SELES NAFES
Como era mágico ajudar os garotos da rua a esticar os barbantes de um poste a outro para erguer as bandeirolas em verde e amarelo. Como era bom passear de bicicleta por outras ruas de Icoaraci (PA) e ver que outros meninos tinham feito a mesma coisa.
O vento batia e suspendia bandeirolas e fitas coloridas numa só direção, num movimento sincronizado. No asfalto, os mais talentosos desenhavam e pintavam as mascotes das copas de 82 (México) e 86 (Espanha). Alguns estavam longe de serem obras de arte, mas o que importava era o gesto.
Apesar de terem sido copas com resultantes frustrantes, a esperança sempre se renovava nas competições seguintes. Foi assim na Itália (1990) e nos Estados Unidos (1994), quando veio o Tetra.

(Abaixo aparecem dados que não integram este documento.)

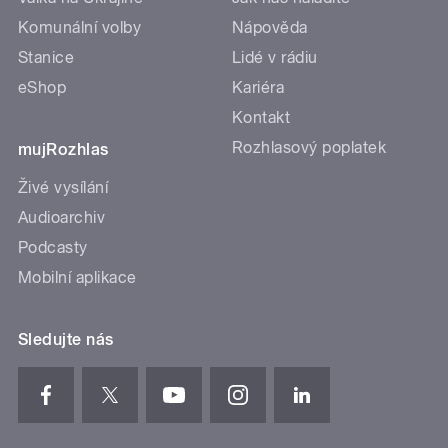
Komunální volby
Nápověda
Stanice
Lidé v rádiu
eShop
Kariéra
Kontakt
Rozhlasový poplatek
mujRozhlas
Živé vysílání
Audioarchiv
Podcasty
Mobilní aplikace
Sledujte nás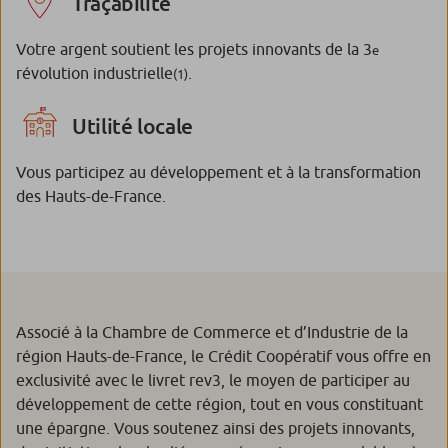
Traçabilité
Votre argent soutient les projets innovants de la 3
e
révolution industrielle
.
(1)
Utilité locale
Vous participez au développement et à la transformation
des Hauts-de-France.
Associé à la Chambre de Commerce et d’Industrie de la
région Hauts-de-France, le Crédit Coopératif vous offre en
exclusivité avec le livret rev3, le moyen de participer au
développement de cette région, tout en vous constituant
une épargne. Vous soutenez ainsi des projets innovants,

Em 1998 (França), quando eu já morava em Macapá havia seis anos, já era bem visível que a tradição estava se perdendo junto com a fogueira de São João. Mesmo em 2002 (Coreia e Japão), quando veio o Penta, a animação já não era mais a mesma.
Coincidência ou não, vimos esse sentimento murchar na medida em que os escândalos de corrupção explodiam na mídia. Mas o que a Seleção Brasileira tem a ver com a política? Tudo, e nada!
Foram os militares que ensinaram pra gente que torcer pelos jogadores na Copa do Mundo era torcer pela pátria, a pátria de chuteiras, uma eficiente e publicitária cortina de fumaça.
No início dos anos 80, antes de cada filme no cinema, o espectador assistia ao Canal 100, uma produção cinematográfica patrocinada pelo governo que exaltava o amor pela camisa e pela Nação. Surgiu a simbiose.
O problema é que cada novo escândalo de corrupção no Planalto Central parece respingar no sentimento de patriotismo, e de quebra na pobre da Seleção Brasileira, que nada tem a ver com isso. É claro que todo mundo ainda para o que está fazendo para assistir aos jogos, mas as outras tradições, salvo poucos exemplos, ficaram para trás.
Seria interessante que na próxima Copa (2022), a prefeitura ou o governo lançassem um concurso para premiar a rua mais ornamentada para a Copa. A iniciativa privada também.
Claro que o poder público tem problemas mais importantes para resolver, mas resgatar uma tradição tão bonita não ia fazer mal pra ninguém.
Vamos curtir a Copa do Mundo, afinal, o brasileiro ama o futebol, e isso não tem nada a ver com ligar ou não para os problemas do Brasil. Isso é outro assunto.